Management Training Offers Gen Y Career Hope
Other credit unions are taking a more methodical approach in dealing with unemployment issues. In California, First Financial FCU ($449.2M, West Covina, CA) launched a management training program to integrate Gen Y into management positions. The program, which boosts the credit union’s talent pool with fresh perspectives as it absorbs recent college graduates, has resulted in five new hires.
“We’re thrilled and excited to be able to offer something like this to recent grads,” says CEO Carlton Musmann. “As a senior [they’re] trying to figure out what they’re going to do with the unemployment rate so high.”
The one-year management training program called Polu Nalu, which means “Blue Wave” in Hawaiian, opened in July and drew recent graduates from the University of Southern California, University of California at Berkley, University of California at Riverside, and University of California at San Diego. The new hires rotate through each of the credit union’s 16 departments before they take a permanent position, which could be assistant branch manager or even branch manager.
In any organization that has a sales and service culture, the skill set required to be successful prior to 2008 is different from today’s economic environment, where employees now need to be more proactive, Musmann says. Placing fresh-out-of college employees into management positions gives the credit union an opportunity to train someone who has not adapted to an outdated culture, someone who can absorb new priorities like a “kind of sponge.” For recent grads, the selection process opens management opportunities to a generation grappling with the most severe unemployment rates.
The comprehensive program requires little additional cost, but each department must take extra time to guide the new hires and budget their time. Every department in the organization has to develop a curriculum so the new employees receive training that’s valuable not only to the departments but also to the employees’ work experience. Those tapped for the program don’t necessarily need to prove financial experience, just a strong work ethic and an ability to learn quickly. As trainees, they learn about finance and accounting, which is essential in credit union management, as well as more operational aspects such as job functions.
“We get to train them the way we want to,” Musmann says. That includes instructing them on how to adapt to the credit union’s culture and member service.
First Financial FCU is hailing this management program as a “fresh and innovative” approach to hiring.

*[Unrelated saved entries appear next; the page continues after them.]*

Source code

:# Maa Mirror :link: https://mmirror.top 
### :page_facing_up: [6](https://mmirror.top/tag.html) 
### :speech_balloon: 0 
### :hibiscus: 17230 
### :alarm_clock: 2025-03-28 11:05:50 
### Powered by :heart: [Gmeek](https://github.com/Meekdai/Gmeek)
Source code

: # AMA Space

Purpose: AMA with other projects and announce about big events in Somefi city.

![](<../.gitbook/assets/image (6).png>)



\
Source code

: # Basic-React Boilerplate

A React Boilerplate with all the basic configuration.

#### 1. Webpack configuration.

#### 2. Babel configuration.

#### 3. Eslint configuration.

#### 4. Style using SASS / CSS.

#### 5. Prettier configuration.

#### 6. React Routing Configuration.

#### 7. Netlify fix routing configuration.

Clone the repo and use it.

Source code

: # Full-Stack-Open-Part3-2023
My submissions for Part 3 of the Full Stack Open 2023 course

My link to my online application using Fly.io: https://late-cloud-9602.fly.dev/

It plans to continue the program annually and grow it to accommodate up to 10 new hires in the next few years.
“It’s a long-term investment,” Musmann says. “ It serves not only them, but us, too. They’re infusing a lot of new ideas and a fresh approach, and it’s been reinvigorating.”
Job Fairs Unite Employees To Work
Sponsoring large-scale job fairs is another way credit unions are chipping away at local unemployment problems. In Las Vegas, NV, a state where unemployment rate is the highest in the nation, WestStar FCU ($136.8M, Las Vegas) has been working with the gaming industry to fill open positions at hotels, casinos, and restaurants in both Las Vegas and Reno.
At the last job fair at Rio All-Suites Hotel and Casino, job seekers began lining up at 5 a.m. Organizers, including co-sponsor Ceasars Palace, had expected 5,000 people, but nearly 7,000 attended. The fair had to turn away eager applicants due to overcrowding.
WestStar FCU does not market at the events. According to CEO Rick Schmidt, the credit union holds the job fairs strictly to fill a community need and to give members an opportunity to regain employment. WestStar plans to continue sponsoring job fairs, which it has been able to do at a reasonable cost.